Judul : Perkawinan Mahkota Maut
Penulis : Tara Zagita
Penerbit : Sinar Matahari
Tahun Terbit : Pertama, tanpa tahun
Jumlah Halaman : 160 halaman
ISBN : 085-725-349-655-(bukan
nomer ISBN yang sebenarnya)
Peresensi Gadungan : Ahmad Faid
Cinta merupakan anugerah yang Maha
Cinta untuk makhluknya. Cinta tak dapat hilang meski nyawa sudah tak lagi ada
di dalam raga. Seperti halanya cerita cinta yang ditulis Tara Zagita dalam buku
ini. Tara mengisahkan cerita cinta yang aneh.
Tedo merupakan tokoh utama di
dalam buku ini. Pasangan Tedo bernama Intan. Mereka adalah pasangan yang
serasi. Keduanya saling mencinta. Hari-hari yang dilaluipun penuh dengan
kebahagiaan. Hingga pasangan ini memutuskan untuk mengakhiri kisah romantisnya,
yang belum sah, menuju kisah yang akan membawa kebahagiaan hingga akhir hayat
nanti, harapannya.
Namun nahasnya setelah
pertunangan, Intan yang diharapkan menjadi pasangan hidup Tedo telah mengahadap
malaikat maut. Dia kecelakaan. Bayangan Tedo dan Intan untuk hidup bahagia kini
telah sirna. Tedo mengalami trauma yang mendalam. Puncak dari trauma yang
diderita adalah Tedotidak bisa dan mau membina keluarga dengan orang lain.

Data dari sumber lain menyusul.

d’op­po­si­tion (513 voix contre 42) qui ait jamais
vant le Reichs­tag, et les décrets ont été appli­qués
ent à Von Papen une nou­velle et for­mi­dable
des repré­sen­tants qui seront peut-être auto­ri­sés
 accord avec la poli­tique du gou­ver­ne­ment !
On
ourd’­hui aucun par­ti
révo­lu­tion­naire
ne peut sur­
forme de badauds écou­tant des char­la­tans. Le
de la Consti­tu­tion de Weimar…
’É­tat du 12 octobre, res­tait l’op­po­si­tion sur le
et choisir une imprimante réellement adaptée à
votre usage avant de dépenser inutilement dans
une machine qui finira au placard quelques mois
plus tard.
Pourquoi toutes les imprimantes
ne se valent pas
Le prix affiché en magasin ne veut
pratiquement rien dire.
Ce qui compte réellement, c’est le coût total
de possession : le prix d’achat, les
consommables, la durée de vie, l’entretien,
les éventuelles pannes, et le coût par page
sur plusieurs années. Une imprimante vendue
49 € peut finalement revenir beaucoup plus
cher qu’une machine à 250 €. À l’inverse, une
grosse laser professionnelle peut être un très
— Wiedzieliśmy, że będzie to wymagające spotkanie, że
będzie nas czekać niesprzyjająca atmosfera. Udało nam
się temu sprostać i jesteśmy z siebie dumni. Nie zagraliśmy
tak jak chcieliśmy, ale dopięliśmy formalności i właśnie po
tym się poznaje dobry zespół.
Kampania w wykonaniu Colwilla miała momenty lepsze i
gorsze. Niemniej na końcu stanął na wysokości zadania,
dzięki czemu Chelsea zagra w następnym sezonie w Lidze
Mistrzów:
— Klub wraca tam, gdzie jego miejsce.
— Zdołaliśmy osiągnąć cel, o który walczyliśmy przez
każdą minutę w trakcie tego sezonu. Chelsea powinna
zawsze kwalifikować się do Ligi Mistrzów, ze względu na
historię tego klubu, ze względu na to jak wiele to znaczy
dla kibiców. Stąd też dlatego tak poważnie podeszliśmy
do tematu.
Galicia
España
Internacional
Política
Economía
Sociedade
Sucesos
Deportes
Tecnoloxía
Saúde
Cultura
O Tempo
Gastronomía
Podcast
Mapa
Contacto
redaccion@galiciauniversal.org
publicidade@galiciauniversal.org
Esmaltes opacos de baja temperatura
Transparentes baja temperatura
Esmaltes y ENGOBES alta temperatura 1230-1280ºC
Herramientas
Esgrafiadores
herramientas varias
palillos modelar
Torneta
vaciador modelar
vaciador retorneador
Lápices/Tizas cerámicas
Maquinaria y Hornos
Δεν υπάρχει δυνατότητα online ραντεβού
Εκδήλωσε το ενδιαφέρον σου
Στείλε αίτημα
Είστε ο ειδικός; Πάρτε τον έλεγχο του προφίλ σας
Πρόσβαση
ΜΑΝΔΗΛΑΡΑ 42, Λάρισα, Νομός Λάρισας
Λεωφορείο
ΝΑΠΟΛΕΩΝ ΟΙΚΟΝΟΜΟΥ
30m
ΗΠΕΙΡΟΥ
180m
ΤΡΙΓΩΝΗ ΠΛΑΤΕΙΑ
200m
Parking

Entah sampai kapan trauma yang diderita ini akan hilang.
Intan mengaku bahwasannya untuk
memasuki raga seseorang, dia harus membunuhnya terleih dahulu. Bila intan masuk
ke dalam raga yang masih ada ruh nya maka akan ada pertentangan dalam
bertindak. Begitulah yang dialami oleh Anisa. dia dibunuh oleh intan dengan
cara menghentikan detak jantungnya. Sehingga orang disekitarnya mengira bahwa
Anisa telah meninggal dunia.
Keperawanan intan menjadikan
Bohar tertarik untuk mengusai ruh intan. Bahkan dia rela mengejar-ngejar
kemanapun intan berada. Dia pula yang meneror dan mencoba untuk membunuh tedo
agar mau melepaskan intan. Bohar akan terus mengejar ruh intan selama intan
masih perawan.
Ada tiga orang yang harus menjadi
korban untuk didiami ruhnya Intan. Yaitu Anisa, Yohana dan suster Indi. Dari
kedua orang tersebut, intan harus membunuhnya. Akan tetapi berbeda dengan
suster Indi, dia tidak harus dibunuh karena dia merrupakan teman dekat dari
Tedo. Intan dilarang menambah korban lagi. Cukuplah dua korban saja yang harus
menjadi korban menuruti keinginan intan.
Namun begitulah cinta sejati. Seberat apapun rintangan yang menghadang,
tidak akan bisa memisahkan cinta tersebut.